Facts, not the narrative
- Peter Lorenzi
- Mar 10, 2021
- 3 min read
March 10, 2021. Don't just tell me a story. Tell me the full story, with facts.

As a quick follow up to my last post, about three primary drivers of Covid deaths, I wanted to tie in my issues with not only problems with measuring and classifying Covid-caused (vis-a-vis 'associated') deaths as well as Covid 'cases' (vis-a-vis positive PCR tests or asymptomatic). My evidence to date shows that the 2020 US overall mortality rate is about 0.00939, as compared to the UN-forecasted rate of 0.009, not a large difference, even with a large (and growing and aging) US population.
This all leads to ask -- before I go ahead and see if I can look up the answers myself -- how have various other mortality rates been impacted this past year? Are murders up? How about the suicide rate? domestic abuse deaths? fentanyl deaths? On this last point, not long ago, data out of San Francisco showed fentanyl deaths to be three times the number of Covid deaths.
Okay, here is one mid-year 2020 accounting of the latest twelve months of drug overdose deaths. Looking at the 1999-2019 data (see initial chart), that means an increase in annual deaths from 20,000 in 1999 to 80,000 in twelve months, 2019-20. That is both a big twenty-year increase; it is also a significant 'spike' from what had been a relatively no-increase period in the four preceding years. It would not surprise me to see 100,000 deaths as the final count for 2020.
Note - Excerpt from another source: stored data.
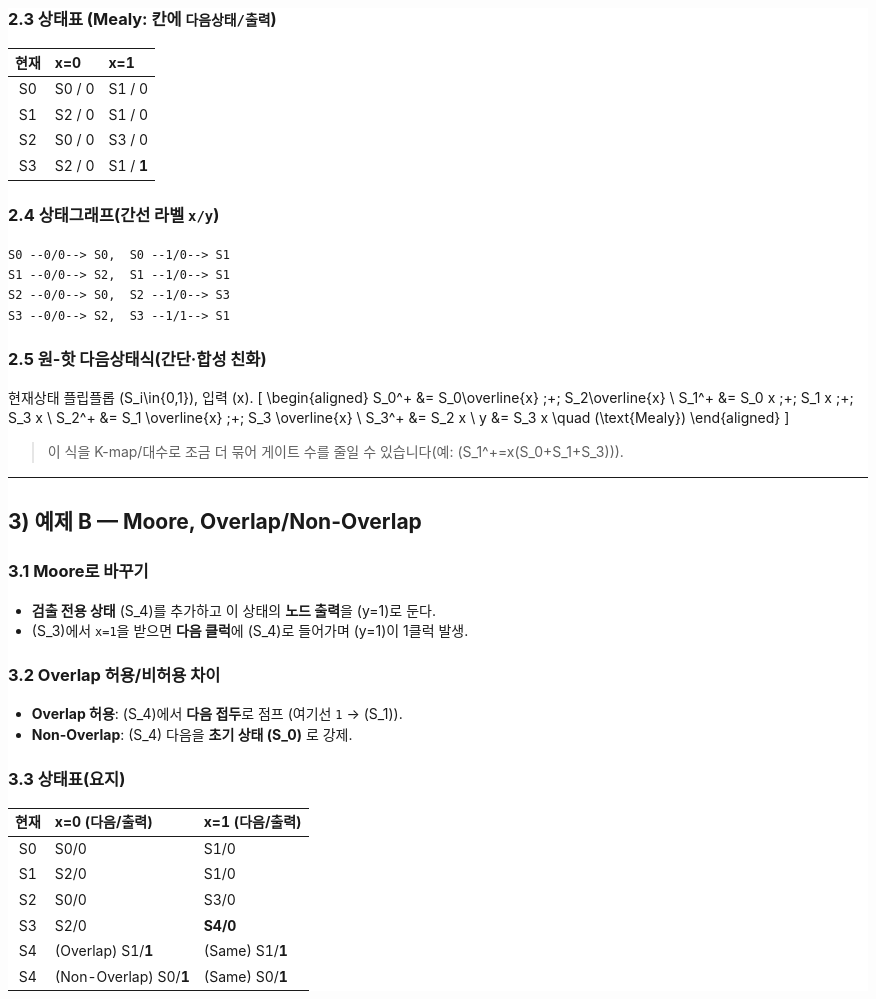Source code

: ### 2.3 상태표 (Mealy: 칸에 `다음상태/출력`)
| 현재 | x=0        | x=1        |
|:---:|:-----------|:-----------|
| S0  | S0 / 0     | S1 / 0     |
| S1  | S2 / 0     | S1 / 0     |
| S2  | S0 / 0     | S3 / 0     |
| S3  | S2 / 0     | S1 / **1** |

### 2.4 상태그래프(간선 라벨 `x/y`)
```
S0 --0/0--> S0,  S0 --1/0--> S1
S1 --0/0--> S2,  S1 --1/0--> S1
S2 --0/0--> S0,  S2 --1/0--> S3
S3 --0/0--> S2,  S3 --1/1--> S1
```

### 2.5 원-핫 다음상태식(간단·합성 친화)
현재상태 플립플롭 \(S_i\in\{0,1\}\), 입력 \(x\).
\[
\begin{aligned}
S_0^+ &= S_0\overline{x} \;+\; S_2\overline{x} \\
S_1^+ &= S_0 x \;+\; S_1 x \;+\; S_3 x \\
S_2^+ &= S_1 \overline{x} \;+\; S_3 \overline{x} \\
S_3^+ &= S_2 x \\
y     &= S_3 x \quad (\text{Mealy})
\end{aligned}
\]
> 이 식을 K-map/대수로 조금 더 묶어 게이트 수를 줄일 수 있습니다(예: \(S_1^+=x(S_0+S_1+S_3)\)).

---

## 3) 예제 B — **Moore, Overlap/Non-Overlap**

### 3.1 Moore로 바꾸기
- **검출 전용 상태** \(S_4\)를 추가하고 이 상태의 **노드 출력**을 \(y=1\)로 둔다.  
- \(S_3\)에서 `x=1`을 받으면 **다음 클럭**에 \(S_4\)로 들어가며 \(y=1\)이 1클럭 발생.

### 3.2 Overlap 허용/비허용 차이
- **Overlap 허용**: \(S_4\)에서 **다음 접두**로 점프 (여기선 `1` → \(S_1\)).  
- **Non-Overlap**: \(S_4\) 다음을 **초기 상태 \(S_0\)** 로 강제.

### 3.3 상태표(요지)
| 현재 | x=0 (다음/출력) | x=1 (다음/출력) |
|:---:|:-----------------|:-----------------|
| S0  | S0/0 | S1/0 |
| S1  | S2/0 | S1/0 |
| S2  | S0/0 | S3/0 |
| S3  | S2/0 | **S4/0** |
| S4  | (Overlap) S1/**1**  | (Same) S1/**1** |
| S4  | (Non-Overlap) S0/**1** | (Same) S0/**1** |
While I fear all the above-mentioned rates have increased, what rates have declined? Perhaps auto accident deaths, college student alcohol deaths, workplace murders?
So let's look at murders, a lot of murders. Statista.com has a lot of good data. And they report: "In late December the Associated Press reported that 2020 was on track to become the deadliest year in U.S. history with the total number of deaths forecast to rise 15 percent compared to 2019, primarily due to the coronavirus pandemic."

Then you have lame excuses by mayors, like Bill DiBlasio, who attribute the increase to the criminal justice system being "on pause," which is code for the police either being ordered to stand down or find risky to investigate crimes that can lead to charges of police brutality, murder or misconduct.
"New York's homicide count went up by nearly 40 percent with Mayor Bill de Blasio stating that the figures should worry all New Yorkers and it has to stop. He attributed the situation "in part, to the coronavirus and to the fact that people are cooped up", according to NPR, adding that "it's certainly related to the fact that the criminal justice system is on pause and that's causing a lot of problems".

Influenza deaths appear to have fallen off the proverbial radar of the media outlets. But the numbers appear to be very low.
And least we not forget, I still recall how the state of Wisconsin somehow 'forgot' to post negative test results late last summer, or the 83 positive tests of NFL plays that ALL turned out to be false positive. And then there are the stories of billing disincentives, misrepresented, mis-classified and re-calculated Covid death counts, and political incentives to shift, play up or ignore important mortality numbers to satisfy the narrative. And who can forget NY governor Cuomo, who ignored the Mercy ship beds he demanded, along with the beds he left empty in the Javits Center and the obsolete or unmaintained ventilators he so desperately demanded at the start of the first wave.
Then there is the entire 'flattening the curve' fiasco that commenced in earnest a year go, focusing on 'flattening' both Covid deaths and Covid intensive care unit bed use, and the promised two-week or thirty day 'lockdown' turned into weeks, than months, and now a year. And meanwhile, progressive politicians ignored the economic plight of the poorest Americans, dis-employing tens of millions, and then turning around to spend $1.9 trillion to combat the very poverty and joblessness they created.
And don't het me started on useless masks and arbitrary 'social distancing' mandates, none of which the political, media or professional sports elite seemed to think applied to them.
Perhaps the most interesting effect will be a decline in mortality rates in 2021 and 2022, reflecting the claim that Covid primarily accelerated deaths, especially deaths that had been 'delayed' with low flu death counts in the run-up years to 2020.